BEGIN PASSAGE FOR REVIEW

A conversation with Robert Robinson

Science and technology represent the future for human beings. There is the need to find new sustainable energies and change the way people live in order to guarantee the survival for the future generations. According to Robert Robinson, an active participation of the population on sciences issues is fundamental to develop new ideas and work in real terms for the future. Thanks to the several life experiences of our guest we had the chance0to compare different realities of science, research and universities, in particular in Asia and America.

Robert Robinson is the President of the “Australian Institute of Physics”, he studied “Natural Sciences”-Physics in Cambridge UK. As Head of Neutron Scattering, ANSTO, Sydney, Australia he had a lot of experiences all over the world and nowadays he is affiliated with universities in Australia, Japan and Italy.

European science was dominant until the Second World War. They have built new industries based on technology and triggered a huge impact on socio-economic life. At some point, China surpassed the USA. China’s economy is ascendant and will replace the U.S as the largest around 2030. USA and the Asian hemisphere have always competed for the “supremacy” of technological sector; the proof of this can be traced in the run for Nobel Prices in Science.  The first Asian winner the Nobel Prizes in Sciences was C.V Raman in 1939 and several Japanese prizes in Physics, chemistry and Medicine were assigned; respectively 9, 7 and 5.  On the other hand, US has won the 50 % of science prizes: 104 for physics, 80 in chemistry and 112 for medicine.

The first adjective that comes to our mind when we talk about Science in America, is “Big”. We are dealing with a big country, big minds and big ideas. An example is the Manhattan project, it was the code name for the American-led effort to develop a functional atomic weapon during the World War II.

The scientific field is strongly connected to the political one.  There is a strong competition for projects and this can be interpreted as a strong input for every tech industry to develop new projects for the future. “Big projects “is another adjective that describes the American behaviour in scientific affairs. the US has lives different realities about the direction of science according the political point of view: democrats are linked with applied research but less keen on defence research, the federal government stays out of industrially relevant research and funds defence and basic science. The theme of scientific research has been explored since the 19th century; we are talking about the national Academy of Sciences or the Royal society, then newspapers and web actors in a more contemporary era, are influential and important for the race of news all over the world.

The heart of technological research can be found in National Labs, of course, but even in Universities it is possible to trace new paths to build the “future science”.

There some differences between these two institutions. Firstly, the balance between teaching and research is typical of universities and in particular US combines a stronger utilitarian streak (law schools or business schools) and pick up the fingerprints of the historical UK elites, Oxford and Cambridge). On the other hand, in National Labs there is a programmatic research and it tends to be “neutral” with national interest perspective. This kind of attitude is able to avoid the competition among Melbourne and Sydney or East Coast and West Coast. Robert Robinson stressed the point about “making the science as a popular issue”.

END PASSAGE FOR REVIEW
BEGIN PROVIDED INFORMATION

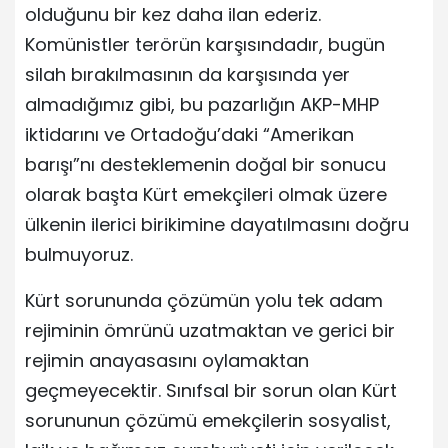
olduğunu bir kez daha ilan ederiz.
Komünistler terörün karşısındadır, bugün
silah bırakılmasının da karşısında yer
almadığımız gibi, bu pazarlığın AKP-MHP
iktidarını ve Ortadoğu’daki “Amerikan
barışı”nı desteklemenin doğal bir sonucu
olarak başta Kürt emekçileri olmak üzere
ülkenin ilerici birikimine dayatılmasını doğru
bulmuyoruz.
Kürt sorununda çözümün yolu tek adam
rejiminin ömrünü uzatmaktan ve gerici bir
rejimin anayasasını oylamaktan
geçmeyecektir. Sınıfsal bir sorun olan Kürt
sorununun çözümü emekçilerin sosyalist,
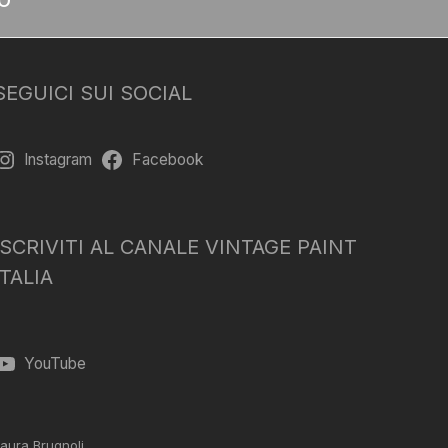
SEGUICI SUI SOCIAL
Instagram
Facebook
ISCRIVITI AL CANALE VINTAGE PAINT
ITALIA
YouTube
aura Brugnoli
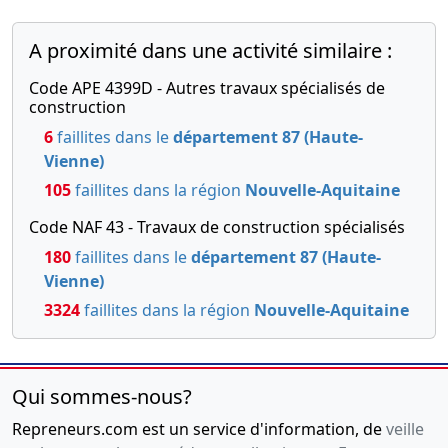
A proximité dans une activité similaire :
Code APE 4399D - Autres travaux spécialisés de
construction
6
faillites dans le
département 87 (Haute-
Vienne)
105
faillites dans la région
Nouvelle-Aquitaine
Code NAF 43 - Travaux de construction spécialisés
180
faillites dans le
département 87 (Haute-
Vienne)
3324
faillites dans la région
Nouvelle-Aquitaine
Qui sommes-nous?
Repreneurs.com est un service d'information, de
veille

END PROVIDED INFORMATION

# QUESTIONS:
(a) Reproduce the portion of the conversation with Robert Robinson that begins at the words "The first adjective" and stops after the words "World War II.".
(b) Summarize the conversation with Robert Robinson in two sentences.
(c) Write the next part of the conversation with Robert Robinson, picking up after its final sentence.

# ANSWERS TO THE PROBLEMS:
(a)
The first adjective that comes to our mind when we talk about Science in America, is “Big”. We are dealing with a big country, big minds and big ideas. An example is the Manhattan project, it was the code name for the American-led effort to develop a functional atomic weapon during the World War II.

(b) Robert Robinson, President of the Australian Institute of Physics, holds that active public participation in science issues is fundamental to developing new ideas for the future, and he stressed making science a popular issue. The conversation compares science in Asia and America, calling American science "big" and strongly connected to politics, and it notes that technological research takes place both in national labs and in universities.

(c)
The beauty of the multinational reality concerns the active participation of people, students, economists, scientists, to make their own opinions about the attitude of countries in trade and competitions. A student is completely able to analyse the work of its own Nation and understand its limits and merits. Large countries, such as USA and China can afford internal competition (Mission to Mars or the human-genome project) with the help of global partnership, Space Station or Linear Collider.

Another remarkable case concerns the Medium-sized countries. They have to “pick winners”, they can compete at world level in some things but not across the board; be focused on one sector is important. Finally, small countries have to partner and tend to freeload infrastructure is difficult for them. The last part of the conversation was so relevant for GG students thanks to the fact that the guest has explained four models of Governance. Different realities and different countries carry with them different models of research management:“the Traditional model”, “Funding Agency”, DOE, CEO and Board model.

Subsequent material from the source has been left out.